No. La desaceleración de abril es una buena noticia puntual, pero no alcanza para afirmar que la inflación está controlada. El INDEC muestra reducciones en la tasa mensual, pero las variaciones acumuladas y el nivel de precios siguen altos. Además, la dinámica de precios alimentarios, con la carne como componente clave, puede revertirse por choques estacionales o cambios en la cadena de comercialización. Si se aplicaran medidas de ajuste que recorten salarios o jubilaciones para mejorar las cuentas públicas, podríamos ver una baja de la demanda que empeore la actividad y aumente el desempleo. La estabilidad solo será sostenible si se combina con políticas que sostengan el poder de compra y la producción.
Qué políticas proponemos
Rechazamos financiar la estabilización con recortes a jubilaciones o salarios. En lugar de eso, proponemos dos medidas concretas: primero, un reempadronamiento de beneficiarios de programas y subsidios para eliminar fugas y mejorar la focalización. Segundo, el uso temporal y focalizado del Fondo de Garantía de Sustentabilidad (FGS) para apuntalar empleo y consumo en sectores vulnerables, sin comprometer la sustentabilidad fiscal de mediano plazo. Estas medidas buscan evitar la caída de la demanda que profundizaría la pobreza y proteger puestos de trabajo formales. Además, es necesario monitorear precios clave como los alimentos básicos, con acciones regulatorias y acuerdos sectoriales para evitar volatilidades que afecten a los hogares más pobres.

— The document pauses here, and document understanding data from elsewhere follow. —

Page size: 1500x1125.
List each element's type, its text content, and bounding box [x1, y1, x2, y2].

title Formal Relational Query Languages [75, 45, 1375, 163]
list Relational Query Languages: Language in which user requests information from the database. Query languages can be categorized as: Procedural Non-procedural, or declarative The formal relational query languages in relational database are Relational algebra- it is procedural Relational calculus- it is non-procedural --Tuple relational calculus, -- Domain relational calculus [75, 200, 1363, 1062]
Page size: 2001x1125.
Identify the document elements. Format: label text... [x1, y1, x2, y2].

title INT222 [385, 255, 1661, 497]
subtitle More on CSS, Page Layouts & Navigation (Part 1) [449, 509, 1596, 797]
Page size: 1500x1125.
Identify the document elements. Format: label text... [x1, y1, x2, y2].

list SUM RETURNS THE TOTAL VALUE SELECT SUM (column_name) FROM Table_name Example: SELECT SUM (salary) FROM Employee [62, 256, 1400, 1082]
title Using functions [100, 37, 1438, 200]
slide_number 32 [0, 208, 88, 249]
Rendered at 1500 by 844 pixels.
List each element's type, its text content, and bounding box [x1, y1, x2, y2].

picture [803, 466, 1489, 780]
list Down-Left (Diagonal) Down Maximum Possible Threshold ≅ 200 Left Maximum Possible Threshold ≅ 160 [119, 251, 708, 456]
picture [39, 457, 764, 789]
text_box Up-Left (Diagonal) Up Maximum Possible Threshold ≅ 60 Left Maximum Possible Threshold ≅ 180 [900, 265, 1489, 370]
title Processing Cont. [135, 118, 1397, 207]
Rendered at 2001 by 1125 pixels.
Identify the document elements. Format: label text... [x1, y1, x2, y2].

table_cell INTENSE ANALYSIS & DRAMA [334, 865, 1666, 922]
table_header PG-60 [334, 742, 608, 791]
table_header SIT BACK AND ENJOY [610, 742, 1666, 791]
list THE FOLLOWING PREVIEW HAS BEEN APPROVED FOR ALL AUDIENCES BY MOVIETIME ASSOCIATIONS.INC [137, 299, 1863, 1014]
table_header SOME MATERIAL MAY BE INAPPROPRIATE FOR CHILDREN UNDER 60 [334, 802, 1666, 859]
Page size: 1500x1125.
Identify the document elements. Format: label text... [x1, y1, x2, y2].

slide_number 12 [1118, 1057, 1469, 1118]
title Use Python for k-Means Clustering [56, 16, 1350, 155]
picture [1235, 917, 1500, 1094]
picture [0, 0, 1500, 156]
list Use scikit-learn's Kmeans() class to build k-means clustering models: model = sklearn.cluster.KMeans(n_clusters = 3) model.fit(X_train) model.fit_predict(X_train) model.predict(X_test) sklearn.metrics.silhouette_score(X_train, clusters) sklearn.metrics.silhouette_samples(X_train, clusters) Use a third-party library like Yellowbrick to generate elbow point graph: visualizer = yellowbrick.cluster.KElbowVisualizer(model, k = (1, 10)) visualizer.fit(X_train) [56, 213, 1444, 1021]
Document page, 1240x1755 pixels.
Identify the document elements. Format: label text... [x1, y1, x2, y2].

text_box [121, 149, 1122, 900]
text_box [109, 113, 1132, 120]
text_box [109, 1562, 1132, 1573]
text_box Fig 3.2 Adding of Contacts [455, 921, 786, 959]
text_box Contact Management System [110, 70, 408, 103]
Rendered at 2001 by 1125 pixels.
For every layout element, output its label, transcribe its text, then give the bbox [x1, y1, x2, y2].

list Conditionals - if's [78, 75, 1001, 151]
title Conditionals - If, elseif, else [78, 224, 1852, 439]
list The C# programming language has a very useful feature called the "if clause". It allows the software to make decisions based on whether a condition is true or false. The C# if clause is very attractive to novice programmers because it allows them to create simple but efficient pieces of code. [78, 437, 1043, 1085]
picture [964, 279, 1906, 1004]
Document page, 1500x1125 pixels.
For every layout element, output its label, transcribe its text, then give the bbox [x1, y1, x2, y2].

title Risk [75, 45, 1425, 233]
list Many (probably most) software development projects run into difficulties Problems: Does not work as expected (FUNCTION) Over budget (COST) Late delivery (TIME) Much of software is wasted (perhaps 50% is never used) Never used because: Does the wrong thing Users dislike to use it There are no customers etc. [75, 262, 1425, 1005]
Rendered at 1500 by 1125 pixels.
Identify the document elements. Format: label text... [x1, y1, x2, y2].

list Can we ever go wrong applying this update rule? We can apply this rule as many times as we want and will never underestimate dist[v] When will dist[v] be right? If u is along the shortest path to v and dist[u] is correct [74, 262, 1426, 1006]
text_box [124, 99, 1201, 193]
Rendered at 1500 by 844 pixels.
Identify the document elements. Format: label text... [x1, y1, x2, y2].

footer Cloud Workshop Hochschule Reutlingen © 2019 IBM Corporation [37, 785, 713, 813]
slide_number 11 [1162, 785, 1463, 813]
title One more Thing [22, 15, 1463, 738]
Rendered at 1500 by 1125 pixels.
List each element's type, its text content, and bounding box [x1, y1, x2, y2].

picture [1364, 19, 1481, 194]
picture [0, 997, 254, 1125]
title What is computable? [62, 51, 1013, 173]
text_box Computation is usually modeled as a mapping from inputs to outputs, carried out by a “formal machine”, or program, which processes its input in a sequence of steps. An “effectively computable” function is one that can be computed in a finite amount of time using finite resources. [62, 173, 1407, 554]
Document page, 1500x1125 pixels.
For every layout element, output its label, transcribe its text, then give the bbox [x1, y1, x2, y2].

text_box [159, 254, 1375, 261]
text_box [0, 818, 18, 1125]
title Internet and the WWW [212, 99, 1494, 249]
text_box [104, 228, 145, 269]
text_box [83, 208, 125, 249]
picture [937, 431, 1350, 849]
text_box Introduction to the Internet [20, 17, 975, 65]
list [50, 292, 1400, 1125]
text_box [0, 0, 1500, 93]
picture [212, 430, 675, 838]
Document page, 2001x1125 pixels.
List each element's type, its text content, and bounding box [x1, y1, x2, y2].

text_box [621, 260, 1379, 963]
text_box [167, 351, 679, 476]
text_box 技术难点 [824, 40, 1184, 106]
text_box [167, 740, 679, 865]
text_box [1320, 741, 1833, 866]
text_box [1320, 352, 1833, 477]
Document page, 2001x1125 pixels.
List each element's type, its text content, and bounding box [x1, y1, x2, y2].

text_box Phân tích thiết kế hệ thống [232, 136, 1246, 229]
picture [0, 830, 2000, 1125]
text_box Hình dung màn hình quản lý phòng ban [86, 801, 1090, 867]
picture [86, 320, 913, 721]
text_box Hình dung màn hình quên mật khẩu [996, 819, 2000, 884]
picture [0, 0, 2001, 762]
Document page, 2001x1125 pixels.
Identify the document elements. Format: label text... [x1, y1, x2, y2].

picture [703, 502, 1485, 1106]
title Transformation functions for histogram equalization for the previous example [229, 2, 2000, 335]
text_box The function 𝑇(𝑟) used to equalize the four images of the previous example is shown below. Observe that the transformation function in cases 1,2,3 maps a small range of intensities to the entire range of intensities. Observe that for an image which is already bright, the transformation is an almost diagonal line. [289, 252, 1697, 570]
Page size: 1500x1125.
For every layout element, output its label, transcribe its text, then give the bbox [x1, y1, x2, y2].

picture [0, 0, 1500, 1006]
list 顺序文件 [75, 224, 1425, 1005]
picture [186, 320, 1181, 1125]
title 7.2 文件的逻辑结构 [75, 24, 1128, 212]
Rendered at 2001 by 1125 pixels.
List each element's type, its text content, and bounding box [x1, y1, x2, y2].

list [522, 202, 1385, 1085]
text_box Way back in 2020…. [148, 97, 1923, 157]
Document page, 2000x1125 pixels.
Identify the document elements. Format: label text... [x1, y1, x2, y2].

Cerramos subrayando que una menor suba mensual de la canasta es un dato alentador, pero la política económica debe priorizar la protección del ingreso y el empleo. Sin demandas sostenidas, la industria y el comercio no recuperarán capacidad, y la mejora estadística del mes se perderá. Según el INDEC, los montos necesarios para evitar indigencia y pobreza siguen siendo altos; por eso proponemos fortalecer la focalización y usar reservas públicas de manera transitoria para sostener el consumo mientras se implementan medidas productivas de mediano plazo.